*** MATERIALS PROVIDED ***
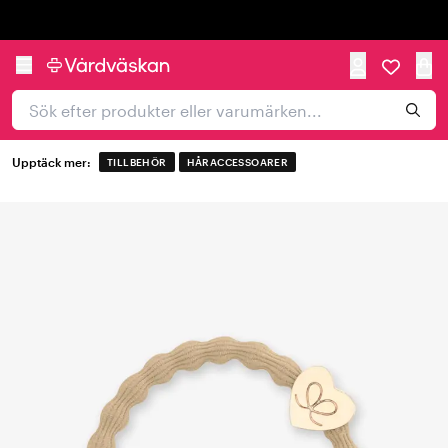
Trustpilot
Upptäck mer:
TILLBEHÖR
HÅRACCESSOARER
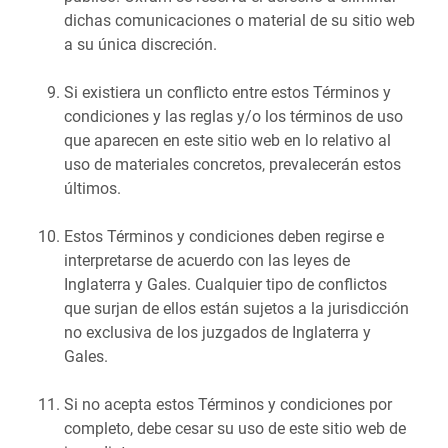
dichas comunicaciones o material de su sitio web
a su única discreción.
Si existiera un conflicto entre estos Términos y
condiciones y las reglas y/o los términos de uso
que aparecen en este sitio web en lo relativo al
uso de materiales concretos, prevalecerán estos
últimos.
Estos Términos y condiciones deben regirse e
interpretarse de acuerdo con las leyes de
Inglaterra y Gales. Cualquier tipo de conflictos
que surjan de ellos están sujetos a la jurisdicción
no exclusiva de los juzgados de Inglaterra y
Gales.
Si no acepta estos Términos y condiciones por
completo, debe cesar su uso de este sitio web de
*** End of MATERIALS PROVIDED ***
Beginning at the line that contains "Estos Términos y condiciones deben regirse e", retype each line of the listing up to and including the last one, exactly as it stands, and nothing else.

Estos Términos y condiciones deben regirse e
interpretarse de acuerdo con las leyes de
Inglaterra y Gales. Cualquier tipo de conflictos
que surjan de ellos están sujetos a la jurisdicción
no exclusiva de los juzgados de Inglaterra y
Gales.
Si no acepta estos Términos y condiciones por
completo, debe cesar su uso de este sitio web de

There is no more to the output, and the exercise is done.